---------- DATASET ROWS
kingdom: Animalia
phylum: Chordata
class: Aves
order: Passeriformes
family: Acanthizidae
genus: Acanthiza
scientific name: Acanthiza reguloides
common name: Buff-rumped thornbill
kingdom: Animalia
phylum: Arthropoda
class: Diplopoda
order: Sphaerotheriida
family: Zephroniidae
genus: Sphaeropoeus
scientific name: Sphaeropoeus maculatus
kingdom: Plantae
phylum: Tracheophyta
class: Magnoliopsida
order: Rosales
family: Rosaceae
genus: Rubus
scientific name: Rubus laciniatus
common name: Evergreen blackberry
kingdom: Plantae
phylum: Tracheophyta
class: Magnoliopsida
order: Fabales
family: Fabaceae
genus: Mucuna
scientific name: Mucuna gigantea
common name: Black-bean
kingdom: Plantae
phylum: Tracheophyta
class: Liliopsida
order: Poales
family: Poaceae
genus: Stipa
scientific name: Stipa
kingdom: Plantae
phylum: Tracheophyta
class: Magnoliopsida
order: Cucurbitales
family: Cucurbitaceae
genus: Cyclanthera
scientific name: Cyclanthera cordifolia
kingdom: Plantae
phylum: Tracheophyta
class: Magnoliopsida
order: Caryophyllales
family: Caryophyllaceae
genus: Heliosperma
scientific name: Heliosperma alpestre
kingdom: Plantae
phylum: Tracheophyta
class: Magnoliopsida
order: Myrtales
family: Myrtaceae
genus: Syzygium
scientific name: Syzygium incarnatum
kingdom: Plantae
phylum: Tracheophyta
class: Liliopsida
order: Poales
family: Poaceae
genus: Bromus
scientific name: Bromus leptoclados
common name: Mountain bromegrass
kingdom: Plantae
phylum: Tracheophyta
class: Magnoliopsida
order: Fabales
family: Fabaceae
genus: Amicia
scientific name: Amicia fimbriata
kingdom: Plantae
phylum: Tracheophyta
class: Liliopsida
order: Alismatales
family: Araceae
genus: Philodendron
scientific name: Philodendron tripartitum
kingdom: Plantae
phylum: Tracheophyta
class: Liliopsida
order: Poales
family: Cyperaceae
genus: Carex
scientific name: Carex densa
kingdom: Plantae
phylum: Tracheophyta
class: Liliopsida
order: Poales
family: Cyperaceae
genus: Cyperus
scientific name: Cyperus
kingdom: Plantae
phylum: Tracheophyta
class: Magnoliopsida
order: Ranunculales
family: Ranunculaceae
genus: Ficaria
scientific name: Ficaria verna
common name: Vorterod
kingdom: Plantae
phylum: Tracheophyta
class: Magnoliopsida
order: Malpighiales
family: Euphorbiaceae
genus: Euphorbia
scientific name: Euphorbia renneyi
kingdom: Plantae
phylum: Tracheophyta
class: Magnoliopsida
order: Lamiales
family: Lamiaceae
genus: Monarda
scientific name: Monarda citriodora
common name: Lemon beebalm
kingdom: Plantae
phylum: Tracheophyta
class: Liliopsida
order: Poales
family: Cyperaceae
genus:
--------------------
:: PROBLEM REQUIREMENTS ::
Please extract every line from all of the entries above and reproduce each one word for word, keeping the original order.

:: SOLUTION TO THIS TASK ::
kingdom: Animalia
phylum: Chordata
class: Aves
order: Passeriformes
family: Acanthizidae
genus: Acanthiza
scientific name: Acanthiza reguloides
common name: Buff-rumped thornbill
kingdom: Animalia
phylum: Arthropoda
class: Diplopoda
order: Sphaerotheriida
family: Zephroniidae
genus: Sphaeropoeus
scientific name: Sphaeropoeus maculatus
kingdom: Plantae
phylum: Tracheophyta
class: Magnoliopsida
order: Rosales
family: Rosaceae
genus: Rubus
scientific name: Rubus laciniatus
common name: Evergreen blackberry
kingdom: Plantae
phylum: Tracheophyta
class: Magnoliopsida
order: Fabales
family: Fabaceae
genus: Mucuna
scientific name: Mucuna gigantea
common name: Black-bean
kingdom: Plantae
phylum: Tracheophyta
class: Liliopsida
order: Poales
family: Poaceae
genus: Stipa
scientific name: Stipa
kingdom: Plantae
phylum: Tracheophyta
class: Magnoliopsida
order: Cucurbitales
family: Cucurbitaceae
genus: Cyclanthera
scientific name: Cyclanthera cordifolia
kingdom: Plantae
phylum: Tracheophyta
class: Magnoliopsida
order: Caryophyllales
family: Caryophyllaceae
genus: Heliosperma
scientific name: Heliosperma alpestre
kingdom: Plantae
phylum: Tracheophyta
class: Magnoliopsida
order: Myrtales
family: Myrtaceae
genus: Syzygium
scientific name: Syzygium incarnatum
kingdom: Plantae
phylum: Tracheophyta
class: Liliopsida
order: Poales
family: Poaceae
genus: Bromus
scientific name: Bromus leptoclados
common name: Mountain bromegrass
kingdom: Plantae
phylum: Tracheophyta
class: Magnoliopsida
order: Fabales
family: Fabaceae
genus: Amicia
scientific name: Amicia fimbriata
kingdom: Plantae
phylum: Tracheophyta
class: Liliopsida
order: Alismatales
family: Araceae
genus: Philodendron
scientific name: Philodendron tripartitum
kingdom: Plantae
phylum: Tracheophyta
class: Liliopsida
order: Poales
family: Cyperaceae
genus: Carex
scientific name: Carex densa
kingdom: Plantae
phylum: Tracheophyta
class: Liliopsida
order: Poales
family: Cyperaceae
genus: Cyperus
scientific name: Cyperus
kingdom: Plantae
phylum: Tracheophyta
class: Magnoliopsida
order: Ranunculales
family: Ranunculaceae
genus: Ficaria
scientific name: Ficaria verna
common name: Vorterod
kingdom: Plantae
phylum: Tracheophyta
class: Magnoliopsida
order: Malpighiales
family: Euphorbiaceae
genus: Euphorbia
scientific name: Euphorbia renneyi
kingdom: Plantae
phylum: Tracheophyta
class: Magnoliopsida
order: Lamiales
family: Lamiaceae
genus: Monarda
scientific name: Monarda citriodora
common name: Lemon beebalm
kingdom: Plantae
phylum: Tracheophyta
class: Liliopsida
order: Poales
family: Cyperaceae
genus:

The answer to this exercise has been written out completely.